Ese plural, han convertido, no me hace sospechoso sino que me acusa de manera directa. Y eso me preocupa porque cualquier descalificación que caiga sobre mí, vendría indirectamente a empañar la memoria de Paco. De modo que, no sólo por defender mi propio honor, sino por mantener intacto el recuerdo de una amistad verdadera, me pongo, por fin, a escribir.

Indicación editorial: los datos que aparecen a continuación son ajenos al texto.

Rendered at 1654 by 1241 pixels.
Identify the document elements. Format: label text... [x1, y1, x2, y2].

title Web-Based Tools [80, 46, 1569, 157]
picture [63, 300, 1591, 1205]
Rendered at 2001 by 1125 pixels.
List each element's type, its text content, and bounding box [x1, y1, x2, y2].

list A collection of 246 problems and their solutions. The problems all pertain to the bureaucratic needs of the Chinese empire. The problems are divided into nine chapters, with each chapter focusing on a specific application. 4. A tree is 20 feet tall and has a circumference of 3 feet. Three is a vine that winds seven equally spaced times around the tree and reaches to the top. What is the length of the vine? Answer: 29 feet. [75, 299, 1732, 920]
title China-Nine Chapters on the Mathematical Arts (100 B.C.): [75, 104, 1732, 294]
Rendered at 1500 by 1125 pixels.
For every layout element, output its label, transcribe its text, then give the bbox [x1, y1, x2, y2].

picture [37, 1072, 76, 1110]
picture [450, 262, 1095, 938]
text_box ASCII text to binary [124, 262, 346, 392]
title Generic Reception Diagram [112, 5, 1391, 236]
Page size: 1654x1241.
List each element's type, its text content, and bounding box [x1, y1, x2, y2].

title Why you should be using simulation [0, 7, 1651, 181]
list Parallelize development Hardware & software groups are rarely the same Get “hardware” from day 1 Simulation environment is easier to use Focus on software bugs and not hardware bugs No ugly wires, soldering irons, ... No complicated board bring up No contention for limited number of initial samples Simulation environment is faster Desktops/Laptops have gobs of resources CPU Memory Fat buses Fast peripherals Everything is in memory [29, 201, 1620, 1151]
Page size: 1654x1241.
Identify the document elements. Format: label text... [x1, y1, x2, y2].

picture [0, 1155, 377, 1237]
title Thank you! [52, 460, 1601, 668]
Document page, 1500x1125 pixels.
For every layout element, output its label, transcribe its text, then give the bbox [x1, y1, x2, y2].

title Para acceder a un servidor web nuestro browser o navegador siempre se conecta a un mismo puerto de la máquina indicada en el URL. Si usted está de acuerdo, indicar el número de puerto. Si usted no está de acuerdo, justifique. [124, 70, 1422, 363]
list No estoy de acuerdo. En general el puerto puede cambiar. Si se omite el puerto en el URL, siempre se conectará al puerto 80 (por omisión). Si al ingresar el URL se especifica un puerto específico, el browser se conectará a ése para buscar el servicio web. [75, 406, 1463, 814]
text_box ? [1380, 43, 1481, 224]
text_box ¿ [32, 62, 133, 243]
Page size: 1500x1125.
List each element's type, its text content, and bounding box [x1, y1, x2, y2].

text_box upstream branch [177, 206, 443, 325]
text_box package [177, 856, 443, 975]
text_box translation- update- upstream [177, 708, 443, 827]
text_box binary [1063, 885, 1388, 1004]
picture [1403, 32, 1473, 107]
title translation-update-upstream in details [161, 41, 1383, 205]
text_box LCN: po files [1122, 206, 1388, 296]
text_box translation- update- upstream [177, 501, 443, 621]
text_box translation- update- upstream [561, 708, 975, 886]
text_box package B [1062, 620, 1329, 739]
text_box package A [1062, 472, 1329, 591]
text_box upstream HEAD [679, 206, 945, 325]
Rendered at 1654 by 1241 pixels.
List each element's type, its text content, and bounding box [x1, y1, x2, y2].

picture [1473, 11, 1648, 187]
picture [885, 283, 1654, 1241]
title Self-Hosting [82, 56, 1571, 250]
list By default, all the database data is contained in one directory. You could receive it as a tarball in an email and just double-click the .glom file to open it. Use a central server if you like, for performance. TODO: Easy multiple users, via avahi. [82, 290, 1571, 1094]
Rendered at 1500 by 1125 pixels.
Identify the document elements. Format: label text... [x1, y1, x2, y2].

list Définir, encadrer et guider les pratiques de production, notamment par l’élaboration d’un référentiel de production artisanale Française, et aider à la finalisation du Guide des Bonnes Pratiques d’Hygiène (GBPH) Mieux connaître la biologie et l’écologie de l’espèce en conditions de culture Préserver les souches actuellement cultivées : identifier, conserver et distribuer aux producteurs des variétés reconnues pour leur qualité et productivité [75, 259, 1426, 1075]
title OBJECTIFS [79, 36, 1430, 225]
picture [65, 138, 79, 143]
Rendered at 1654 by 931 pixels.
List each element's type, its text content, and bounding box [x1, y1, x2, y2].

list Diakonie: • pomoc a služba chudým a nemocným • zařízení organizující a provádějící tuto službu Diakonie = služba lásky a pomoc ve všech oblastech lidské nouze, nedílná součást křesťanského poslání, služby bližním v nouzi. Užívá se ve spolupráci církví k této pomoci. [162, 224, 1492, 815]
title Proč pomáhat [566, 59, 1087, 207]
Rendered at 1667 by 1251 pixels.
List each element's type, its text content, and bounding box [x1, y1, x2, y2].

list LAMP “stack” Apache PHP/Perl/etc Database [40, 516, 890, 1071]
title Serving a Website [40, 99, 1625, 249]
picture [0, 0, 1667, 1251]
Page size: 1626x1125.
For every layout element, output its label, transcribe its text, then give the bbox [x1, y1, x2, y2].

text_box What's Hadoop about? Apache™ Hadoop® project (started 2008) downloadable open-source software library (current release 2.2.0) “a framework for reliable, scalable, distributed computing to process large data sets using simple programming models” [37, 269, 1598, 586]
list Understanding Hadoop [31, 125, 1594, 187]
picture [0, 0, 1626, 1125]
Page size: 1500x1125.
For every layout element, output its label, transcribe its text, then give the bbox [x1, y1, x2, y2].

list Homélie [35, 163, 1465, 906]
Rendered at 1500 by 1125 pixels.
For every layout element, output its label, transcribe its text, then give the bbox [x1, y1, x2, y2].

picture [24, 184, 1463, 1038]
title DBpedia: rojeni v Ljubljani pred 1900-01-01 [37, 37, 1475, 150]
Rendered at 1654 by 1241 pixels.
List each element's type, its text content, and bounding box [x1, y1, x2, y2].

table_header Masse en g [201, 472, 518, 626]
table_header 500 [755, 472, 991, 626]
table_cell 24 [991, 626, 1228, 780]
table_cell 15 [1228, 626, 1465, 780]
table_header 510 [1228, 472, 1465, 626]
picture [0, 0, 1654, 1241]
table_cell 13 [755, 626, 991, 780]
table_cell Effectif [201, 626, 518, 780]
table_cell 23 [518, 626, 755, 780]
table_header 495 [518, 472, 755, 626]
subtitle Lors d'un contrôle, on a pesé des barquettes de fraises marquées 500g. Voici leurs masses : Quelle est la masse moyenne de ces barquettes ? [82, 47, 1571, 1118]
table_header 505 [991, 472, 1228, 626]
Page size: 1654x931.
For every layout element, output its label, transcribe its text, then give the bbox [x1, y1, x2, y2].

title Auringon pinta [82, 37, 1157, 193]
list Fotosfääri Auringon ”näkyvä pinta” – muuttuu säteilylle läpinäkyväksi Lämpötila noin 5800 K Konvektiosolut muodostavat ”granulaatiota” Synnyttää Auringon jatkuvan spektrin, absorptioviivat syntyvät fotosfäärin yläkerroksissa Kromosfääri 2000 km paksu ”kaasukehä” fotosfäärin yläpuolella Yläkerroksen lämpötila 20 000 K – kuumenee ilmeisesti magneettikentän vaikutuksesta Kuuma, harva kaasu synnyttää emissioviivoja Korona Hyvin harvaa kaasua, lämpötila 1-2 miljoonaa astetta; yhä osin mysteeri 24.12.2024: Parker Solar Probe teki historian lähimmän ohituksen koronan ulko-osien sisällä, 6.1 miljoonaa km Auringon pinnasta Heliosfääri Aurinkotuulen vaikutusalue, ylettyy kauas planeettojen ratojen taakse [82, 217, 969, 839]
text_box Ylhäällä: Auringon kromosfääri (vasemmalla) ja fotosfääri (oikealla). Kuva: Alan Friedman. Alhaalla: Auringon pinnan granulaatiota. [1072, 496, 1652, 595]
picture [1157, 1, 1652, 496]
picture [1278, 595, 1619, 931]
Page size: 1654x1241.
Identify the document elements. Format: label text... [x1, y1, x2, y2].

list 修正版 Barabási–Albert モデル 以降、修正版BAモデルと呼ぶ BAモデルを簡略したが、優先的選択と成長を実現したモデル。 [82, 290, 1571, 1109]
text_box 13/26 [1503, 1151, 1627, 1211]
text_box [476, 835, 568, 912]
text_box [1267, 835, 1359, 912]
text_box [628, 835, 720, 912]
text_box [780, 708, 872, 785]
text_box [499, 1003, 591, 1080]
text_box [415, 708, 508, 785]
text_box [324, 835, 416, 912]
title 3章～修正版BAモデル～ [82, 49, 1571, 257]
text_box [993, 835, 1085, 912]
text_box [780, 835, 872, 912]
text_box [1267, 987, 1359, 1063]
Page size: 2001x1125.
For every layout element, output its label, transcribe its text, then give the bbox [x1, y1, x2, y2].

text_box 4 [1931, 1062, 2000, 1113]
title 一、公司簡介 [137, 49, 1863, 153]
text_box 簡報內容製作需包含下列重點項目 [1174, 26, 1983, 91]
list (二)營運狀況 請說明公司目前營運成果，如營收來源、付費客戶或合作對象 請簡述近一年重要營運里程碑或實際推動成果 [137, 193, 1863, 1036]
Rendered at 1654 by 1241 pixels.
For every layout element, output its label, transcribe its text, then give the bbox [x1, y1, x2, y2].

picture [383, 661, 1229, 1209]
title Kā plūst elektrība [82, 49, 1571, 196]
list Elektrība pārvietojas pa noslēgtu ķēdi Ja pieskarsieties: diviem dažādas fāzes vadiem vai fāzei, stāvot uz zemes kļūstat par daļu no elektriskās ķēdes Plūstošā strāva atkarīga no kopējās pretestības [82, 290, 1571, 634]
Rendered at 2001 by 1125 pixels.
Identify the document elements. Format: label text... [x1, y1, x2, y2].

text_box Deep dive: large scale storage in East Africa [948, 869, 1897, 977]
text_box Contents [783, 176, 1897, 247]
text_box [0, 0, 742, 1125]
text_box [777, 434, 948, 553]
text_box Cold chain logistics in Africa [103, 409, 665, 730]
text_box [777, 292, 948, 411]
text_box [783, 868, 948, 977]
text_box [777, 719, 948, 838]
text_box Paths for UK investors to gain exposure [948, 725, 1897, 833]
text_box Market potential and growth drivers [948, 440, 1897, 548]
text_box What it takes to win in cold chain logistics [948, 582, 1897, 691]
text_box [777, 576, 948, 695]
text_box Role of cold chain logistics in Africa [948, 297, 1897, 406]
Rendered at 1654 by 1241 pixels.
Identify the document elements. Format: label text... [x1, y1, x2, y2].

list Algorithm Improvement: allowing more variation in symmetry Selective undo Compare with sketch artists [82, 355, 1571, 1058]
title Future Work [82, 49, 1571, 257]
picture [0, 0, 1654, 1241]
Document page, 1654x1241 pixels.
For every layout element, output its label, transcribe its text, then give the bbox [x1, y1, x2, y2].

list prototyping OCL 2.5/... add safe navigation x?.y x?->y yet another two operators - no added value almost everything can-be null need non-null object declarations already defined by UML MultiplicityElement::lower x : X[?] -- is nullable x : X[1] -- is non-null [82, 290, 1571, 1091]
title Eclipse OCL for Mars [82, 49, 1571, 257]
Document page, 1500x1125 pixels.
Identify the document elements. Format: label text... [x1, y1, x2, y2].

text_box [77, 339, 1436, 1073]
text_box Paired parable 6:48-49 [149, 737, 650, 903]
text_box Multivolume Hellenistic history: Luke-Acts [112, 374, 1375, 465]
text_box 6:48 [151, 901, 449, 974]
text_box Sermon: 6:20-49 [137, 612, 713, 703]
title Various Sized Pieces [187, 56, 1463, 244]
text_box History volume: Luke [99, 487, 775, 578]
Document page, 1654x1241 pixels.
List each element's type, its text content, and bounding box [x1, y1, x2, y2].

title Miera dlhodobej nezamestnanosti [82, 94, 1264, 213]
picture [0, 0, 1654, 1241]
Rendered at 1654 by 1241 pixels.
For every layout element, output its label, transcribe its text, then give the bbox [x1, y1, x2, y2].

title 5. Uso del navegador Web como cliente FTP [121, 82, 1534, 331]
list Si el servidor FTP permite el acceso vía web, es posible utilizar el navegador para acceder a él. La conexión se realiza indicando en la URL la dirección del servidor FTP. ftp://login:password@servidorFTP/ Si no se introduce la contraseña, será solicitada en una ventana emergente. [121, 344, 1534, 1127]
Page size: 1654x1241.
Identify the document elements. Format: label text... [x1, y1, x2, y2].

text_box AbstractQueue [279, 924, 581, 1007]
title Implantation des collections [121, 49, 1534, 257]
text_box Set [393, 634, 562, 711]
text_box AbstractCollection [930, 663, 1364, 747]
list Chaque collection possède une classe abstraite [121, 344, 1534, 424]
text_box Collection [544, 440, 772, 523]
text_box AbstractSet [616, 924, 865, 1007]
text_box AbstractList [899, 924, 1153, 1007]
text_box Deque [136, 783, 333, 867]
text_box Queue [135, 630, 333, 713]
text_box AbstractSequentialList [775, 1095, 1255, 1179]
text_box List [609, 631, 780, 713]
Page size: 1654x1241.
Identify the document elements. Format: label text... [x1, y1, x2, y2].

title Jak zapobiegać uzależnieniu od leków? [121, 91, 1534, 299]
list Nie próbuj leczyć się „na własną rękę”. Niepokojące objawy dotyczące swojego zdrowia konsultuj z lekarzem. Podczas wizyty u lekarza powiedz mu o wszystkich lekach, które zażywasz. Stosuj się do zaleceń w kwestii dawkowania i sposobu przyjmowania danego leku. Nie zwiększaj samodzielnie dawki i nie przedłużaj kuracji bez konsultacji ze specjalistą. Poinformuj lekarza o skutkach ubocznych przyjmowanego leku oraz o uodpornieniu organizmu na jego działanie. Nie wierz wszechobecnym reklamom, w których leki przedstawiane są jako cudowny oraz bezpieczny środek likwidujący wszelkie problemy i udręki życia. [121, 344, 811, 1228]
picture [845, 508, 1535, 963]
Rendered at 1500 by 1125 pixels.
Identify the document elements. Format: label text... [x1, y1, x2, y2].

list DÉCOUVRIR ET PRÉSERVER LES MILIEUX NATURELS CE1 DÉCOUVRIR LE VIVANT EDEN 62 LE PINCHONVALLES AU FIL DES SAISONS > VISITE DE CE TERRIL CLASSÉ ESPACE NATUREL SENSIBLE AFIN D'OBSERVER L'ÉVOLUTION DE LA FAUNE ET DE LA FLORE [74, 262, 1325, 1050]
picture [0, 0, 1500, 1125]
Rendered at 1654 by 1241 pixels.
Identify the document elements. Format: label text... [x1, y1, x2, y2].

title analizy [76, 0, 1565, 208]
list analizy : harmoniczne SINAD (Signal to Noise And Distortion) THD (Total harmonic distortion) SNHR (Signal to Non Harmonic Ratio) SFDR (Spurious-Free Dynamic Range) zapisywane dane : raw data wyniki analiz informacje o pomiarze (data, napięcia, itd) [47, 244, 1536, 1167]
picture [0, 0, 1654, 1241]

Espero que después de leer este puñado de páginas, los distinguidos académicos, dueños de la casa-museo, me renueven su confianza y me repongan en el cargo de guía de la casa-museo. A mis años, no estoy en condiciones de volver a la vida azarosa de los pueblos y a los tumbos de los caminos. Pero uno tiene su orgullo y, después de ponerse en duda mi honradez, lo que no haré en el futuro, ya lo adelanto, será compartir mi trabajo con el desaprensivo que ha causado estos disturbios que, como cabía esperar, han llenado de estupor los ambientes cultos de esta ciudad a la que no le podía faltar un Judas.